I have the set
$$\Omega_r=\{(x,y)\in\mathbb{R}^2, x^2+y^2=r^2\}, r\geq0$$
and i consider $\sigma$ the familly of $\emptyset$ and all union of the set $\Omega_r$
How to prove that it is a topology on $\mathbb{R}^2$ ?
It is clear that $\emptyset\in \sigma$ and $\mathbb{R}^2=\bigcup_{r\geq0}\Omega_r$
But if i take $O=\cup_{r\in L}\Omega_r$ and $S=\cup_{s\in S}\Omega_s$ what is $O\cap S$ please ?
On
Your open sets are union of circles centered at the origin.
The intersections of such unions are what they have in common which is either empty set or another union of such circles.

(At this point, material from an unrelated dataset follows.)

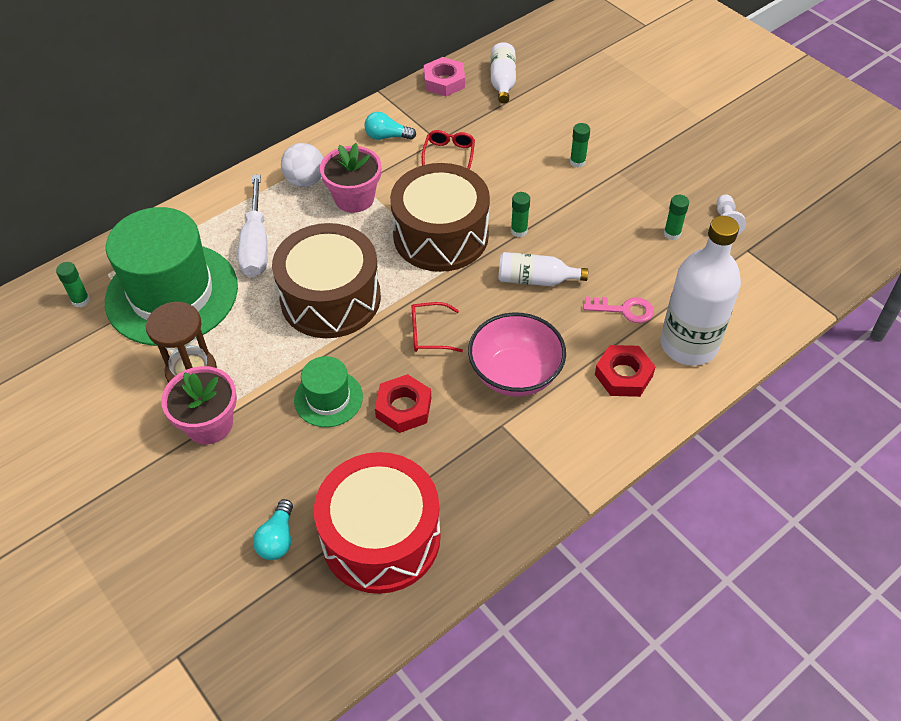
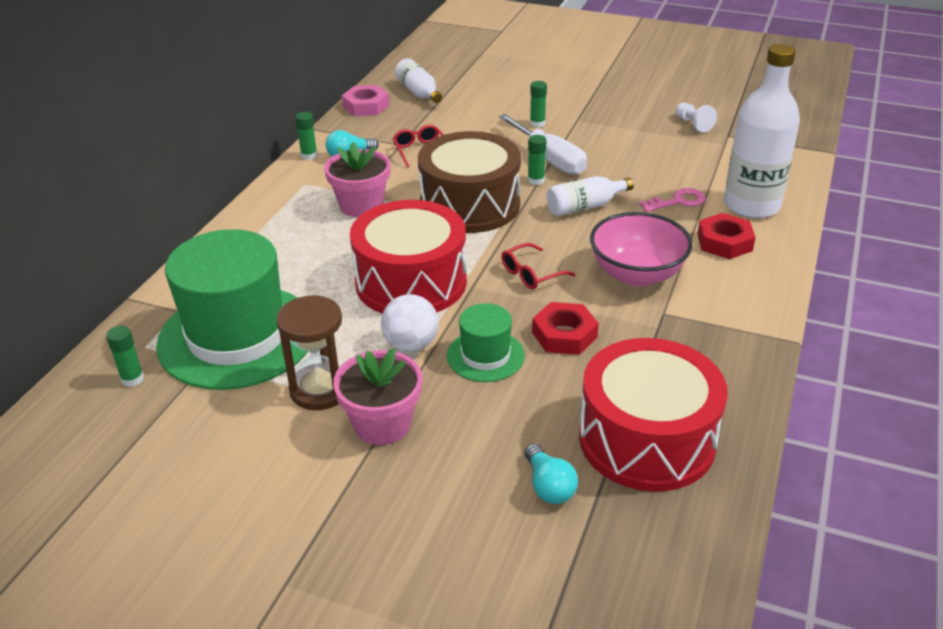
camera: 30 degrees left, 15 degrees down
white screwdriver [238,175,268,277] -> white screwdriver moved to [499,114,587,175]
brown drum [272,223,381,338] -> red drum [350,200,467,314]
white ball [281,143,323,187] -> white ball moved to [381,294,438,352]
green glue stick [664,195,689,240] -> green glue stick moved to [295,112,317,160]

Technically, you may write, $$ \bigg( \bigcup _{r\in L}\Omega_r \bigg)\bigcap \bigg(\bigcup _{r\in S}\Omega_r\bigg ) =\bigcup _{r\in L\cap S}\Omega_r$$
It's simply $\bigcup _{r\in L\cap S}\Omega_r$ because the $\Omega_r$ are pairwise disjoint.
In fact, whenever you have a set $X$ and an equivalence relation on $X$, then there is a topology on $X$ where the open sets are precisely the unions of equivalence classes.